Meursault only pays attention to the physical aspects of life, and not the emotional aspects. At Maman's vigil, he focuses only on the description of his surroundings and never on his emotions. He describes the furniture as "cross-shaped sawhorses" and the casket as "walnut-stained planks" (Camus 6). The hearse used to carry the casket is "varnished, glossy, and oblong," reminding Meursault "of a pencil box" (14). While walking to the spot of Maman's burial, he notices the sun and that "it was getting hotter by the minute" (15). Another time where he focuses on the physical is when Raymond Sintés beats his girlfriend. After Raymond beats her, Marie Cardona is too upset and bothered by what she just saw, so she cannot eat; however, Meursault really does not care and "ate almost everything" (37). Later in the novel, Meursault shows no emotion when he murders an Arab man. He blames his actions on "the cymbals of sunlight crashing on my forehead" and the sea carrying "up a thick, fiery breath" (59). Since he has no emotional attachments, he lives irrationally. He does not believe that he needs to have emotional attachments because life is meaningless. Meursault's lack of emotion throughout the novel is because he lives his life as an existentialist.
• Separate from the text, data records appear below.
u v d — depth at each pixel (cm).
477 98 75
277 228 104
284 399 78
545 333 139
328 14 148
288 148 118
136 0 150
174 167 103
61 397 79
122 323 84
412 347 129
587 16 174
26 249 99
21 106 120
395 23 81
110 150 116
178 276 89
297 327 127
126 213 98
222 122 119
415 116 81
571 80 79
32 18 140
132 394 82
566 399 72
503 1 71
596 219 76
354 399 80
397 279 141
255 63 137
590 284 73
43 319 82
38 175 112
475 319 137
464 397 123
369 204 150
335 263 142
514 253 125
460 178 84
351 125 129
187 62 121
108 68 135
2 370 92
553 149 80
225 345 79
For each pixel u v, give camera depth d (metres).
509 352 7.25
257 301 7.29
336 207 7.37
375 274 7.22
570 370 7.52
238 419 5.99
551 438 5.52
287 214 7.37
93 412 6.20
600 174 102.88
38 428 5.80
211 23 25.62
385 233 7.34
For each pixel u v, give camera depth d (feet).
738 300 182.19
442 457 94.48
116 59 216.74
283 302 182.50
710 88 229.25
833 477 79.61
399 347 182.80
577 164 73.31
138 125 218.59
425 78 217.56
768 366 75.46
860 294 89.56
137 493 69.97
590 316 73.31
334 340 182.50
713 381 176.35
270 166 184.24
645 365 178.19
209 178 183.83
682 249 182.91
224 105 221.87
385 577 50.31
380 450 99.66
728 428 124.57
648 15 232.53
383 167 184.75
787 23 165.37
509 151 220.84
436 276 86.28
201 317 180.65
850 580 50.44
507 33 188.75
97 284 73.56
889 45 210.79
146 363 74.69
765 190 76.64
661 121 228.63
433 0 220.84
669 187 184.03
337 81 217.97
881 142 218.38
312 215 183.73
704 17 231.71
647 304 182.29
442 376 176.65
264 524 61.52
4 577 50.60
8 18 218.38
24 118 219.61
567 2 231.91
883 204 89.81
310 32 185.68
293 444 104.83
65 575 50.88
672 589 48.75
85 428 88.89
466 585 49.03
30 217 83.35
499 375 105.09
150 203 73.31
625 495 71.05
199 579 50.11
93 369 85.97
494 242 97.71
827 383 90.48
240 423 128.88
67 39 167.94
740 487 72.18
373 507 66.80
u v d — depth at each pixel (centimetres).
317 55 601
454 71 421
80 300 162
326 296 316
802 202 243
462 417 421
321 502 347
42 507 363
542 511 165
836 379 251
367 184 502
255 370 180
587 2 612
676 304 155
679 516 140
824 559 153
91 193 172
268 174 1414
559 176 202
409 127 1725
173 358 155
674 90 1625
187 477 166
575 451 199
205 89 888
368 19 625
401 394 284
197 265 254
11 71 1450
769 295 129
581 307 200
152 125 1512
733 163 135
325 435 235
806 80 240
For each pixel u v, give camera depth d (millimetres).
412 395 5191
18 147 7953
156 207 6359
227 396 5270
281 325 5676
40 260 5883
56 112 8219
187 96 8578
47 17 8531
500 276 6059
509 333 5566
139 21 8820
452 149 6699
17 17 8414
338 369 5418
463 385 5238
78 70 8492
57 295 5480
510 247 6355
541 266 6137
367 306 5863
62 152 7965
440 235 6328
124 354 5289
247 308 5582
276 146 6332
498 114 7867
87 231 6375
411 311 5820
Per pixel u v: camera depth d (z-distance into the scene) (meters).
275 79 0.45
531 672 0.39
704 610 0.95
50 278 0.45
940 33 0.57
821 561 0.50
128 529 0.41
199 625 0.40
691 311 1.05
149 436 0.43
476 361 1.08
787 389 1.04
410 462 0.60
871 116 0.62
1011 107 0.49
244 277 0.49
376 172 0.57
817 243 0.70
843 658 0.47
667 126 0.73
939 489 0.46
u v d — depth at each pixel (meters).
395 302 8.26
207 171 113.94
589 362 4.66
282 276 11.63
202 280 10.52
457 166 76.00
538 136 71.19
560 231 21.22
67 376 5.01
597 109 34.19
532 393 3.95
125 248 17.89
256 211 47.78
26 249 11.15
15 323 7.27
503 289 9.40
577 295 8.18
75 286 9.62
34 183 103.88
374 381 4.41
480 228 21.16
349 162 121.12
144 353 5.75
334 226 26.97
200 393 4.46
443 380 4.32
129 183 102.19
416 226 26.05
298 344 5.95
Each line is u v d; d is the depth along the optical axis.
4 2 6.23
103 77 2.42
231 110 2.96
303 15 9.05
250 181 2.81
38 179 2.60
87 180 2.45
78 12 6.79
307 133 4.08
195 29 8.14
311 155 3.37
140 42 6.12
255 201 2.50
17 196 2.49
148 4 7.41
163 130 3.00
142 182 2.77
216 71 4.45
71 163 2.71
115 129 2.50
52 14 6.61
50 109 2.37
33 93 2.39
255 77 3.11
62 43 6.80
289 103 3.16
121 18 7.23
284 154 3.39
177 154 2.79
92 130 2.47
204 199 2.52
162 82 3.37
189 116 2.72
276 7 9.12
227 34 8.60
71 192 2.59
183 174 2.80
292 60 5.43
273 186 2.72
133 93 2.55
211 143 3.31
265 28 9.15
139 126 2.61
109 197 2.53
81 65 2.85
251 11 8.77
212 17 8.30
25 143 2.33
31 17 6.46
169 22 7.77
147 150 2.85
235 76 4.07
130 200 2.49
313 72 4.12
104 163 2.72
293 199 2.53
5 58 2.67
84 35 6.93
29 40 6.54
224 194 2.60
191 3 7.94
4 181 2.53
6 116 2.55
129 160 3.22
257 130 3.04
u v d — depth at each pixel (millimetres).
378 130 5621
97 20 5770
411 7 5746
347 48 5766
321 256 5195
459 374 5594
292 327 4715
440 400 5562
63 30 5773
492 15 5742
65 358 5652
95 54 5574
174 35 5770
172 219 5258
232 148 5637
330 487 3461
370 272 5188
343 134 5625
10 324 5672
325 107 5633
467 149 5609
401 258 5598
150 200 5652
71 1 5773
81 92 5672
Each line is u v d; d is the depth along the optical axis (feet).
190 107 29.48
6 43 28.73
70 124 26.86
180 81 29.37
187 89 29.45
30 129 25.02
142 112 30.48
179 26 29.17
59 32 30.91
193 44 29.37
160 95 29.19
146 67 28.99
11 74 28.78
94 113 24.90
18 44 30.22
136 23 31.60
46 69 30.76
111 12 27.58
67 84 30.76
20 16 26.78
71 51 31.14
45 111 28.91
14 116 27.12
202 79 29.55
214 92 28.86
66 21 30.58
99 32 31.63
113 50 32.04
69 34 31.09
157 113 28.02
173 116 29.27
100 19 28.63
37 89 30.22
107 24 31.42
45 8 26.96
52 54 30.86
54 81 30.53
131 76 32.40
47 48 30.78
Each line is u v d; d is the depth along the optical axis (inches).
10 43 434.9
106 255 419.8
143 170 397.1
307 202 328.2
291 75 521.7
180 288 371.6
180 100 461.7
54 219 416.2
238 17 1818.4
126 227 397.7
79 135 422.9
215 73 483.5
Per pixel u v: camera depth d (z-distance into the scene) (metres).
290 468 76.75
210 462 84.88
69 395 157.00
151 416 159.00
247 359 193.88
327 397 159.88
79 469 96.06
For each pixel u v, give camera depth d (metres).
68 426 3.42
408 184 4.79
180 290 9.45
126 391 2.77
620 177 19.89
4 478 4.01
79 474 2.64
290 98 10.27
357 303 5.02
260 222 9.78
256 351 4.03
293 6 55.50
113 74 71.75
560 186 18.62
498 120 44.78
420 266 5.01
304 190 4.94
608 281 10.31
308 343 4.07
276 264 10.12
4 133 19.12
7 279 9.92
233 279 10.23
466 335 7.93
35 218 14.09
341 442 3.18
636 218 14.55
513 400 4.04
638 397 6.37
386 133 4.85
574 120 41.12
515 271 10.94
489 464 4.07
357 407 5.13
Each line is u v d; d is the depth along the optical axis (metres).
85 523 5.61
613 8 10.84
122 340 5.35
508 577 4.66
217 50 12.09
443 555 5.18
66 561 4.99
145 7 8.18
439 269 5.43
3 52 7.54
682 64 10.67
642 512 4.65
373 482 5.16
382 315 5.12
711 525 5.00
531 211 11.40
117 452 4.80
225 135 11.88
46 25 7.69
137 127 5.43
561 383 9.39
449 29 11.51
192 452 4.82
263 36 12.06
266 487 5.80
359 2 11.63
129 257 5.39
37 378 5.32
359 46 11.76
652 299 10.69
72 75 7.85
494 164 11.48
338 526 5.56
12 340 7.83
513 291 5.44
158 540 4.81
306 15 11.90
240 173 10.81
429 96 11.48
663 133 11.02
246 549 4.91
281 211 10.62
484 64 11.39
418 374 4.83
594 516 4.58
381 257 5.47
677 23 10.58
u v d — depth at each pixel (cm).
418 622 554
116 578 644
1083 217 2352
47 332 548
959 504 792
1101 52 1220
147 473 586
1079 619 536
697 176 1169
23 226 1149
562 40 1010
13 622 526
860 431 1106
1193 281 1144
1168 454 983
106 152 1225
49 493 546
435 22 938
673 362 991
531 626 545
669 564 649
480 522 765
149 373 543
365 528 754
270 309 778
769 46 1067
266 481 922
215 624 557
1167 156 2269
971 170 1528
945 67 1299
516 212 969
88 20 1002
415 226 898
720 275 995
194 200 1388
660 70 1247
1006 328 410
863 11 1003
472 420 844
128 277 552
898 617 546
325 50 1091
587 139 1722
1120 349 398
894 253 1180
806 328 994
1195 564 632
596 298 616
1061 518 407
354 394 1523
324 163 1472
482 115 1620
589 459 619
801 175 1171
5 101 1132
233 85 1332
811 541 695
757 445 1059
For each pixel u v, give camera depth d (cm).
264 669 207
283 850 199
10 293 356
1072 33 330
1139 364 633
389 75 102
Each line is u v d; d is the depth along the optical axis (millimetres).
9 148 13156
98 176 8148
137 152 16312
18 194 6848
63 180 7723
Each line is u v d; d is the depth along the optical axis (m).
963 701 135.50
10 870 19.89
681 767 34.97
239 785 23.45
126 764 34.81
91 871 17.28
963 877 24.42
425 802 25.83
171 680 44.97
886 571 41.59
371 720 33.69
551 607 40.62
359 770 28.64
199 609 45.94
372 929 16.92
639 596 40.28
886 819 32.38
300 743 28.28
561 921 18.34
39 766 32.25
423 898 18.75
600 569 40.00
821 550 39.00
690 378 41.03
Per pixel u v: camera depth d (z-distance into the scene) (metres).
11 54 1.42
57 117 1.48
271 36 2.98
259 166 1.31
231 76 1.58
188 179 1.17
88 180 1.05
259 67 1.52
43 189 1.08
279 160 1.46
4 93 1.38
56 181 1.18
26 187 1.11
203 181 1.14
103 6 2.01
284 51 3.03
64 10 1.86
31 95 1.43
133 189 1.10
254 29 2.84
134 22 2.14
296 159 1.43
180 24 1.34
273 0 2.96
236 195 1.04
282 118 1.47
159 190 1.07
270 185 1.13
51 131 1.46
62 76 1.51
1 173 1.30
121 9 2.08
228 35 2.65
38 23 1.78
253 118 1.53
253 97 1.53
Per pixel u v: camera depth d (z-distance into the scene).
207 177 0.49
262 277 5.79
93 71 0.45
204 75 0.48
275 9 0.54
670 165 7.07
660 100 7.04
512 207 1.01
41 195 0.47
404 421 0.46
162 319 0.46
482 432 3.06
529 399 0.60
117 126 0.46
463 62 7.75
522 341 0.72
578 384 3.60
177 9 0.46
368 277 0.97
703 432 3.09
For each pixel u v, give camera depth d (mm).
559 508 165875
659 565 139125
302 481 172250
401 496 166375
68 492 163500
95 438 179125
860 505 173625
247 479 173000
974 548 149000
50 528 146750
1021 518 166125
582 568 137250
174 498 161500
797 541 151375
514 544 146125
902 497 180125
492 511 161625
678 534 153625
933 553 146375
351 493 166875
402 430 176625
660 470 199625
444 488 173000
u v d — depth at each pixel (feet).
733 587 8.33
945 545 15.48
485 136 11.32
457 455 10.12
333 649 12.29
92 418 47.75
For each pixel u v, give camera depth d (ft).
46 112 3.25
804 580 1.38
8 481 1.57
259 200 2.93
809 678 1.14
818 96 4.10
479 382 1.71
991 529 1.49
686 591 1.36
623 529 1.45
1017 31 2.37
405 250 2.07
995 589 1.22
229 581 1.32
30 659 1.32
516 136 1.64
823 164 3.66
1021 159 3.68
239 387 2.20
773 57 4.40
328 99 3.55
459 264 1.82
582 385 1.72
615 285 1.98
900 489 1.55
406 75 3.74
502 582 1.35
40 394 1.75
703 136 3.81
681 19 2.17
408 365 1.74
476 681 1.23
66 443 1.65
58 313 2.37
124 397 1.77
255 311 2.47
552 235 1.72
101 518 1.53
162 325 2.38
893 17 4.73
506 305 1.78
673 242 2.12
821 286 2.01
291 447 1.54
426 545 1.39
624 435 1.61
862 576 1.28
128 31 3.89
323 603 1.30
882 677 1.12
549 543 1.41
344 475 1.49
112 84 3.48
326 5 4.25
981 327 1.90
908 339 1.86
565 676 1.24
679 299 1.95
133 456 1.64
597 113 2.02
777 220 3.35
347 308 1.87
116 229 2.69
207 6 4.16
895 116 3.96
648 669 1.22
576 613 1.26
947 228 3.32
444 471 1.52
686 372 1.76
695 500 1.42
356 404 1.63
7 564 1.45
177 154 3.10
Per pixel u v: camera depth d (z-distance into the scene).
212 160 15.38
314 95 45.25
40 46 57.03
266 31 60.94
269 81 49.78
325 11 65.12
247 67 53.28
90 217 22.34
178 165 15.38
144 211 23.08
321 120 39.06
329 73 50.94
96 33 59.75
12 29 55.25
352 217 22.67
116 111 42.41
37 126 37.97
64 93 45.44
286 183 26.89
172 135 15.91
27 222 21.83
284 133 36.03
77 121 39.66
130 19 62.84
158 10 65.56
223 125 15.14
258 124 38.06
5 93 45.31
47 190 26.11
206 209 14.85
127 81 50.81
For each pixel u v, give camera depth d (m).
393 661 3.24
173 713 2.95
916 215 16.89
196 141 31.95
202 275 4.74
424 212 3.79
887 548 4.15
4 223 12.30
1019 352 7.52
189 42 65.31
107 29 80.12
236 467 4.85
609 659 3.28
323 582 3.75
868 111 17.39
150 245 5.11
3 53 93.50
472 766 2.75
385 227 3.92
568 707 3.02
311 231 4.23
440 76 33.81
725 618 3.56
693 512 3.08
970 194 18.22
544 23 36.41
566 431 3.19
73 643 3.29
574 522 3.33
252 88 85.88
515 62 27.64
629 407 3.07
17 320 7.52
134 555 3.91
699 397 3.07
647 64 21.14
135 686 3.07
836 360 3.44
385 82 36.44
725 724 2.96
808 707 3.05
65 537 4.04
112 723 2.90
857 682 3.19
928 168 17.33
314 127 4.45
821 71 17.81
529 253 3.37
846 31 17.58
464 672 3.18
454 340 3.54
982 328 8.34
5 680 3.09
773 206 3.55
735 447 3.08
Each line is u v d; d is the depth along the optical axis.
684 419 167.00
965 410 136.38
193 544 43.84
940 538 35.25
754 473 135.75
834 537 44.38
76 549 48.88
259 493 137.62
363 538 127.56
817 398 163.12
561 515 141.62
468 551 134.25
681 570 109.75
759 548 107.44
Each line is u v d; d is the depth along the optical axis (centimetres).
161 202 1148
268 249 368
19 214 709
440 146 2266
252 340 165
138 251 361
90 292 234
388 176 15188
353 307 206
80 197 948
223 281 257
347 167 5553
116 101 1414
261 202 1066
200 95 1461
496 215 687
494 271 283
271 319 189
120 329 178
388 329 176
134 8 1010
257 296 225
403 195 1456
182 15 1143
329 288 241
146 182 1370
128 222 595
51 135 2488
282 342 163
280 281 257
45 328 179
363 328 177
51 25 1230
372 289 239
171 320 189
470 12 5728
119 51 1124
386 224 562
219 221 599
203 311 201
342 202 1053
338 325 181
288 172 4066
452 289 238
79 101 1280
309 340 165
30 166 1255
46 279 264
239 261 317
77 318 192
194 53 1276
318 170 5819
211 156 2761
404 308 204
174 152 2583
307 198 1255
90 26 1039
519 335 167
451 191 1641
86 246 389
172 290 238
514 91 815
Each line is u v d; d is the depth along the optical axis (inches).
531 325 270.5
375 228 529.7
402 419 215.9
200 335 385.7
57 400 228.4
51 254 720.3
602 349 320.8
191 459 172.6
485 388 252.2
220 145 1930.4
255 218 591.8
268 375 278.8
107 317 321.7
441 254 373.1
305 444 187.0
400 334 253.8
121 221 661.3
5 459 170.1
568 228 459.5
Meursault's lack of emotion is due mainly to the fact that he just does not care. When Maman died, he really did not care when it had happened. "Maman died today. Or yesterday maybe, I don't know" (Camus 3). Raymond asks Meursault to write a letter to his girlfriend, to which Meursault "tried my best to please Raymond because I didn't have any reason not to please him" (32). As Raymond later beats his girlfriend, Meursault refuses to call the police simply because he does not like them and does not care enough to deal with people he does not like. Later, when Marie asks him if he loves her, he responds, "I told her it didn't mean anything but that I didn't think so" (35). When she asks if he will marry him, he says he will to please her. At work, Meursault's boss offers him a job in Paris. Meursault believes that "one life was as good as another," so he does not care where he live and works (41). Every person's life is essentially equal to everyone else's. At his trial for the murder of the Arab, Meursault is asked if he is sorry for what he has done. He responds, "more than sorry I felt kind of annoyed" (70). Meursault does not care because he believes life to be meaningless. In addition, his lack of care leads him to be irrational in his decisions, such as when he murdered the Arab. By not caring and living life as an existentialist, Meursault realizes that he too must die.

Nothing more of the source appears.